Since then, Platt has performed his minor miracle. His team, undefeated in all but one of their last 22 matches and beaten just once away from home in their league campaign, have simultaneously confounded and delighted the club historian Frank Tweddle. He once described the two decorative towers above the main entrance to Feethams as "the only twin towers Darlington are ever likely to see".

In contrast to Warnock, whose reconstruction work has cost pounds 750,000, Platt has not spent a penny. The pounds 95,000 cost of the team he will field at Wembley was spent before he arrived.

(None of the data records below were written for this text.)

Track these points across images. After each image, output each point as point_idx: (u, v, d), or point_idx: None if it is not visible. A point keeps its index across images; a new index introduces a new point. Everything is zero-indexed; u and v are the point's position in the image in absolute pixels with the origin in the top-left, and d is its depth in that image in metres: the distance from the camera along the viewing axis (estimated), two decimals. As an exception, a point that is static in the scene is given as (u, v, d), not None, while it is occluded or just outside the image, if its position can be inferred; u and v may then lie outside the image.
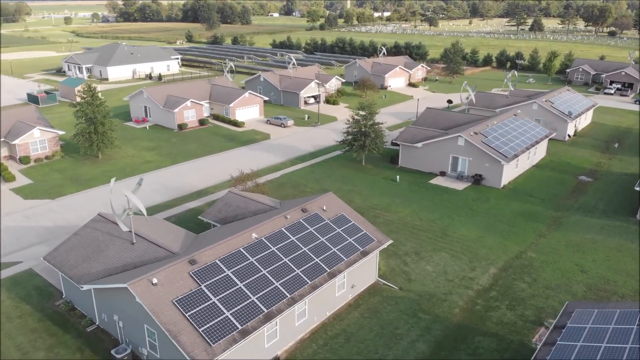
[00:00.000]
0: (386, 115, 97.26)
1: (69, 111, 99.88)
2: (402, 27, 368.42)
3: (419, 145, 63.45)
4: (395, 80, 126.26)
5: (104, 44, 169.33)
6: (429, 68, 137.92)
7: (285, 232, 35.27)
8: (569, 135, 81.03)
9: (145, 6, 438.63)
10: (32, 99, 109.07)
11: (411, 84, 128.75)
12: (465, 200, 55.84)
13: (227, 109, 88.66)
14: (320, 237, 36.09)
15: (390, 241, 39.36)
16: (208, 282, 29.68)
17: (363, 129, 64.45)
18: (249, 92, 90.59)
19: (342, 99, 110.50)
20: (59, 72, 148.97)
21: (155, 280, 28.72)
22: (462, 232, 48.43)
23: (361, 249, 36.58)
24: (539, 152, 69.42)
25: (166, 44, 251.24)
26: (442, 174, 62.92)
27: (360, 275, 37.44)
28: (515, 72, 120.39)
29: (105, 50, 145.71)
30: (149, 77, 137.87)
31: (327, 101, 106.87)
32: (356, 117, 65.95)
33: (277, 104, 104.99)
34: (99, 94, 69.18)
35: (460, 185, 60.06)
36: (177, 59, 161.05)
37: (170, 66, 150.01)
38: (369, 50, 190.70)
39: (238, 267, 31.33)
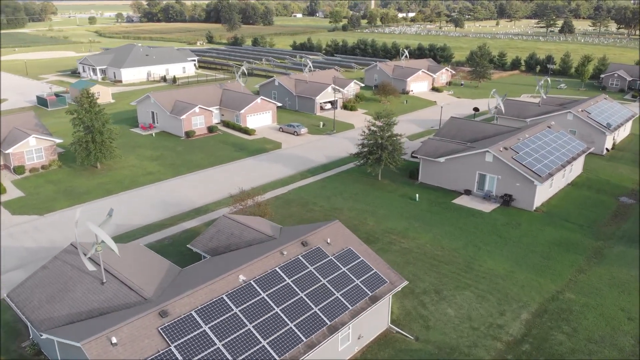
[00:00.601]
0: (407, 122, 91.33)
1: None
2: (427, 28, 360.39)
3: (442, 160, 57.47)
4: (418, 85, 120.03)
5: (123, 45, 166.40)
6: (453, 72, 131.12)
7: (280, 272, 29.91)
8: (607, 149, 73.99)
9: (168, 6, 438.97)
10: (41, 101, 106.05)
11: (435, 89, 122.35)
12: (494, 225, 49.70)
13: (237, 115, 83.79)
14: (321, 278, 30.63)
15: (405, 282, 33.65)
16: (179, 342, 24.48)
17: (379, 141, 58.71)
18: (261, 98, 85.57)
19: (361, 105, 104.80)
20: (74, 73, 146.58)
21: (115, 340, 23.65)
22: (490, 265, 42.39)
23: (370, 294, 31.00)
24: (575, 168, 62.75)
25: (187, 44, 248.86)
26: (467, 192, 56.82)
27: (368, 324, 31.86)
28: (548, 79, 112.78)
29: (120, 52, 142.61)
30: (164, 79, 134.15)
31: (345, 107, 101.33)
32: (372, 127, 60.27)
33: (291, 110, 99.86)
34: (97, 100, 64.64)
35: (487, 207, 53.89)
36: (194, 60, 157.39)
37: (186, 68, 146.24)
38: (391, 53, 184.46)
39: (218, 320, 26.05)
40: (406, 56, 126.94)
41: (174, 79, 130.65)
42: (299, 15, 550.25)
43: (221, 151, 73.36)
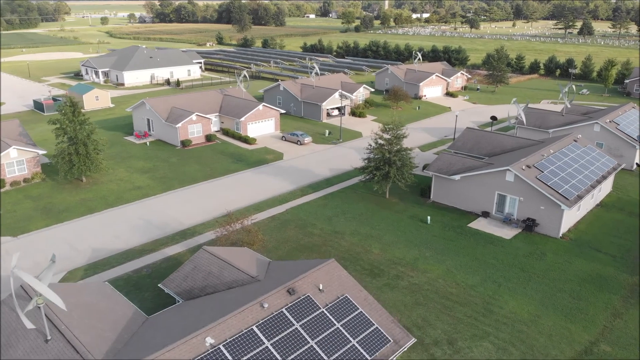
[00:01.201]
0: (419, 130, 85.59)
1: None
2: (441, 29, 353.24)
3: (457, 178, 51.74)
4: (431, 90, 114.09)
5: (127, 47, 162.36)
6: (469, 75, 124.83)
7: (258, 332, 24.58)
8: (637, 164, 67.68)
9: (180, 7, 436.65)
10: (38, 106, 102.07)
11: (449, 94, 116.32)
12: (515, 256, 43.89)
13: (237, 123, 78.70)
14: (309, 339, 25.24)
15: (413, 340, 28.14)
16: None
17: (387, 156, 53.13)
18: (263, 105, 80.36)
19: (370, 111, 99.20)
20: (77, 75, 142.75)
21: None
22: (512, 307, 36.65)
23: (369, 358, 25.51)
24: (604, 187, 56.64)
25: (196, 45, 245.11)
26: (485, 215, 51.04)
27: (366, 392, 26.39)
28: (573, 86, 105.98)
29: (124, 54, 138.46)
30: (167, 82, 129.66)
31: (353, 113, 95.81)
32: (379, 140, 54.71)
33: (297, 116, 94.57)
34: (82, 109, 59.76)
35: (507, 232, 48.08)
36: (200, 63, 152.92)
37: (192, 71, 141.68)
38: (404, 55, 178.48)
39: (174, 402, 20.79)
40: (419, 59, 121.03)
41: (178, 83, 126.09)
42: (312, 16, 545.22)
43: (218, 162, 68.26)
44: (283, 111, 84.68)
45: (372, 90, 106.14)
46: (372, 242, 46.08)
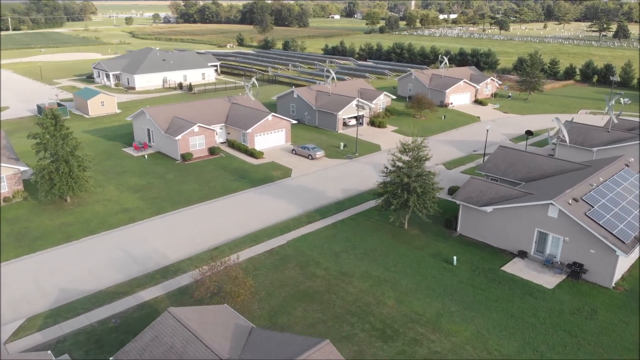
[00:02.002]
0: (444, 143, 77.75)
1: (76, 128, 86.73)
2: (469, 30, 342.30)
3: (489, 209, 43.95)
4: (459, 97, 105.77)
5: (140, 48, 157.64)
6: (499, 82, 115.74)
7: None
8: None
9: (204, 7, 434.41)
10: (41, 111, 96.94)
11: (478, 101, 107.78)
12: (560, 313, 35.97)
13: (244, 135, 71.99)
14: None
15: None
16: None
17: (405, 181, 45.56)
18: (273, 115, 73.48)
19: (391, 120, 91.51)
20: (89, 78, 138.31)
21: None
22: (559, 391, 28.91)
23: None
24: (664, 220, 48.04)
25: (217, 47, 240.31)
26: (522, 255, 43.15)
27: None
28: (622, 100, 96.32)
29: (136, 56, 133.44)
30: (180, 87, 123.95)
31: (372, 122, 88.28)
32: (397, 162, 47.19)
33: (311, 126, 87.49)
34: (64, 122, 53.67)
35: (549, 279, 40.11)
36: (215, 66, 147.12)
37: (206, 74, 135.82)
38: (429, 58, 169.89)
39: None
40: (445, 64, 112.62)
41: (190, 87, 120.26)
42: (337, 17, 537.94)
43: (218, 180, 61.57)
44: (294, 121, 77.65)
45: (394, 97, 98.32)
46: (386, 288, 38.65)
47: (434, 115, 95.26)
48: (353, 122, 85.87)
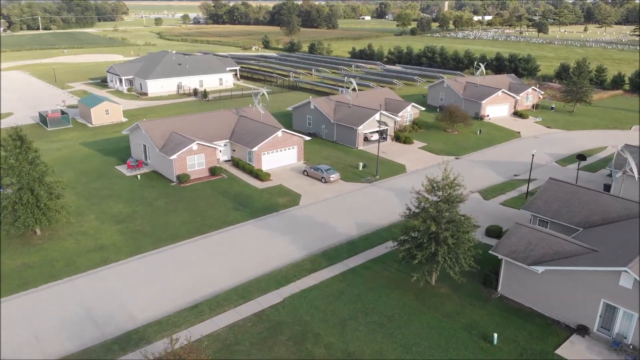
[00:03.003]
0: (480, 165, 67.89)
1: (75, 139, 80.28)
2: (505, 33, 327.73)
3: (540, 269, 34.18)
4: (496, 109, 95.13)
5: (157, 51, 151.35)
6: (542, 92, 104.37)
7: None
8: None
9: (234, 8, 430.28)
10: (43, 119, 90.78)
11: (517, 113, 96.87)
12: None
13: (250, 153, 63.46)
14: None
15: None
16: None
17: (433, 230, 35.96)
18: (283, 131, 64.74)
19: (419, 135, 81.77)
20: (103, 82, 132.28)
21: None
22: None
23: None
24: None
25: (241, 49, 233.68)
26: (583, 331, 33.25)
27: None
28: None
29: (151, 60, 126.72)
30: (194, 93, 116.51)
31: (397, 137, 78.78)
32: (424, 203, 37.63)
33: (328, 140, 78.50)
34: (32, 143, 45.90)
35: (622, 373, 30.23)
36: (235, 70, 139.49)
37: (224, 80, 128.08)
38: (463, 63, 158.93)
39: None
40: (482, 71, 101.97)
41: (205, 94, 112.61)
42: (367, 18, 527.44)
43: (215, 208, 53.14)
44: (308, 138, 68.67)
45: (423, 109, 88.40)
46: (403, 380, 29.35)
47: (467, 130, 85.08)
48: (375, 136, 76.52)
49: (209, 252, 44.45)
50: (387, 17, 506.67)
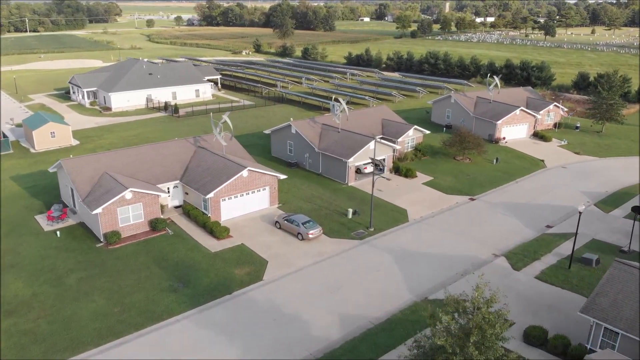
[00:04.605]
0: (500, 208, 53.72)
1: (8, 171, 66.14)
2: (510, 35, 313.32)
3: None
4: (513, 130, 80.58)
5: (125, 59, 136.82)
6: (565, 109, 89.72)
7: None
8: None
9: (228, 10, 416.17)
10: (-23, 143, 76.22)
11: (537, 134, 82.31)
12: None
13: (204, 200, 48.94)
14: None
15: None
16: None
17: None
18: (249, 170, 50.14)
19: (423, 164, 67.37)
20: (67, 94, 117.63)
21: None
22: None
23: None
24: None
25: (231, 53, 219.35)
26: None
27: None
28: None
29: (119, 69, 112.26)
30: (165, 107, 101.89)
31: (397, 169, 64.35)
32: (442, 331, 23.07)
33: (313, 172, 64.09)
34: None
35: None
36: (215, 80, 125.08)
37: (202, 91, 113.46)
38: (469, 70, 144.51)
39: None
40: (496, 85, 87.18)
41: (175, 108, 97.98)
42: (366, 19, 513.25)
43: (144, 288, 38.58)
44: (283, 177, 53.92)
45: (427, 132, 73.81)
46: None
47: (481, 159, 70.60)
48: (370, 168, 62.12)
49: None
50: (386, 18, 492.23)
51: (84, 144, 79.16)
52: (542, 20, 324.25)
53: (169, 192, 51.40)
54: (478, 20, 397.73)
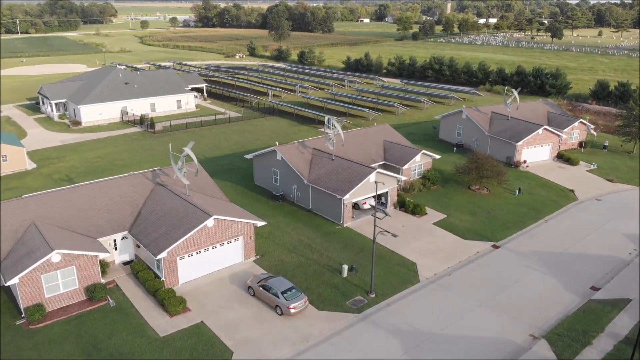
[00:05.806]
0: (529, 259, 43.04)
1: None
2: (514, 37, 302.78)
3: None
4: (535, 152, 69.91)
5: (100, 67, 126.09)
6: (591, 126, 78.72)
7: None
8: None
9: (224, 11, 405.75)
10: None
11: (562, 156, 71.66)
12: None
13: (158, 262, 38.23)
14: None
15: None
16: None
17: None
18: (215, 218, 39.34)
19: (433, 195, 56.65)
20: (37, 104, 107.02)
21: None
22: None
23: None
24: None
25: (224, 57, 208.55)
26: None
27: None
28: None
29: (92, 78, 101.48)
30: (140, 121, 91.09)
31: (402, 204, 53.70)
32: None
33: (301, 207, 53.43)
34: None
35: None
36: (201, 89, 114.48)
37: (184, 101, 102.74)
38: (477, 77, 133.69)
39: None
40: (514, 98, 76.32)
41: (151, 123, 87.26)
42: (366, 20, 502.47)
43: (61, 402, 27.96)
44: (262, 223, 43.15)
45: (437, 157, 62.98)
46: None
47: (501, 189, 59.90)
48: (370, 204, 51.55)
49: None
50: (386, 19, 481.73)
51: (41, 167, 68.71)
52: (546, 22, 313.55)
53: (116, 247, 40.71)
54: (480, 21, 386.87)
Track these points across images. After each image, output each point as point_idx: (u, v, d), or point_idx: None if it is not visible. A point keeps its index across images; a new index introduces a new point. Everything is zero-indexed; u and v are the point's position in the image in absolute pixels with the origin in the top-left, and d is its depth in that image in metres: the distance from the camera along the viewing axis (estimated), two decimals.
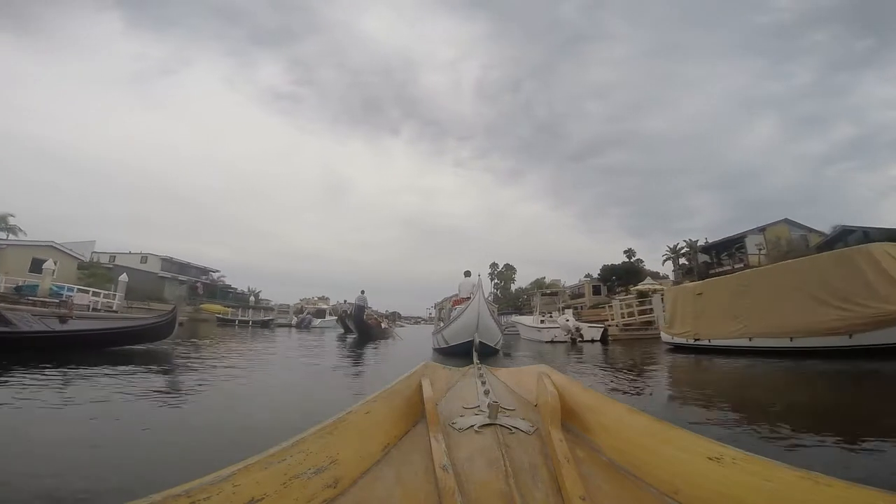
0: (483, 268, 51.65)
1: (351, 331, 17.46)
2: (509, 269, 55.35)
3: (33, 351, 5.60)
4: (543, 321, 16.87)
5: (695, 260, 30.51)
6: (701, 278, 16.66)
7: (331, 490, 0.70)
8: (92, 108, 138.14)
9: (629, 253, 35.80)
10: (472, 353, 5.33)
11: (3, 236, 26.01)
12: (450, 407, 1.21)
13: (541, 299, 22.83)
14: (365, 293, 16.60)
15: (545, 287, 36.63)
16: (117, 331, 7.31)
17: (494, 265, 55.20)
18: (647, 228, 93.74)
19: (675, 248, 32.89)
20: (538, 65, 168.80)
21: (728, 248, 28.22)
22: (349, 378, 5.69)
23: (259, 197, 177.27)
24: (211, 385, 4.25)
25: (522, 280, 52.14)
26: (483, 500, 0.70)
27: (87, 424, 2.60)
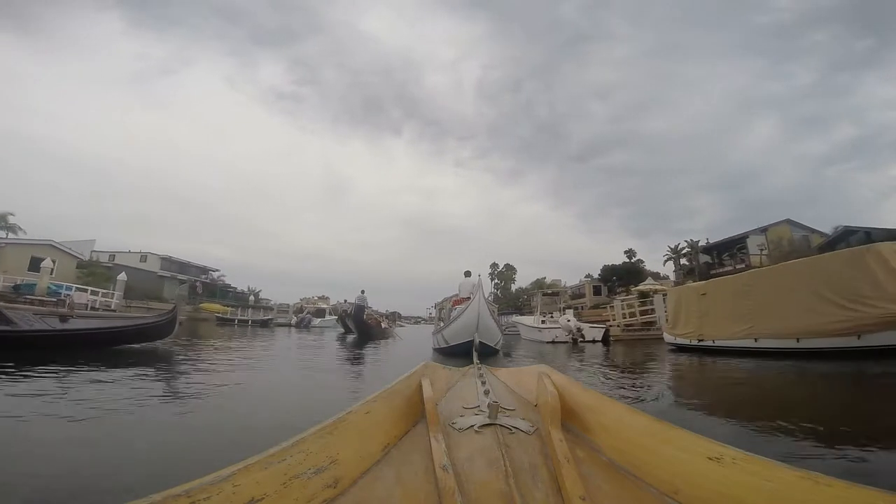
0: (483, 268, 51.87)
1: (351, 330, 17.44)
2: (509, 270, 55.36)
3: (34, 350, 5.60)
4: (544, 321, 16.82)
5: (696, 260, 30.49)
6: (702, 279, 16.67)
7: (331, 490, 0.70)
8: (92, 108, 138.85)
9: (630, 253, 35.72)
10: (472, 353, 5.32)
11: (3, 235, 26.05)
12: (450, 407, 1.21)
13: (541, 299, 22.76)
14: (365, 293, 16.63)
15: (546, 287, 36.59)
16: (119, 330, 7.31)
17: (495, 265, 55.26)
18: (648, 229, 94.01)
19: (676, 249, 32.89)
20: (539, 65, 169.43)
21: (729, 249, 28.21)
22: (349, 378, 5.68)
23: (260, 196, 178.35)
24: (211, 385, 4.24)
25: (523, 280, 52.29)
26: (483, 500, 0.70)
27: (87, 424, 2.59)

The most impressive feature of the born-again Quakers is their polished passing game. Their attacks are crafted from the back, more often than not by Matty Appleby, a young libero Ossie Ardiles blooded at Newcastle but whom Kevin Keegan deemed surplus to requirements; the veteran Gary Bannister, a Wembley loser with Queen's Park Rangers in the 1986 League Cup final, performs a more-than-passable Peter Beardsley impression in his scheming role on the fringe of the opposition box; and the teenage striker Robbie Blake, who has been watched by Liverpool's chief scout, Ron Yates, provides the cutting edge in attack.

An impressive graduation ceremony would increase the likelihood of the out-of-contract Appleby, Blake and the impressive centre-half Sean Gregan all moving higher up the Football League ladder. With average gates of 2,000, Darlington cannot afford the luxury of holding on to such saleable assets.

Promotion would also shorten the odds against Platt following the career path of the last success story among the record 27 managerial recruits at Feet-hams since the Second World War.

Brian Little, who ventures into Europe with Aston Villa next season, took Darlington from the GM Vauxhall Conference into the old Third Division in two seasons.

"Obviously it would be great to do something like Brian has done," Platt said. "I make no pretence of the fact that I'd like to move on to a better club if the chance came along."

Prospective employers might care to note that Platt is already one step ahead of Little in one managerial respect. Before returning to English football, the Ballymena man guided Coleraine into the Uefa Cup in three successive seasons.

At 44, he can also draw on the experience he gained while sitting alongside Billy Bingham, as cover for Pat Jennings, watching some 50 international matches.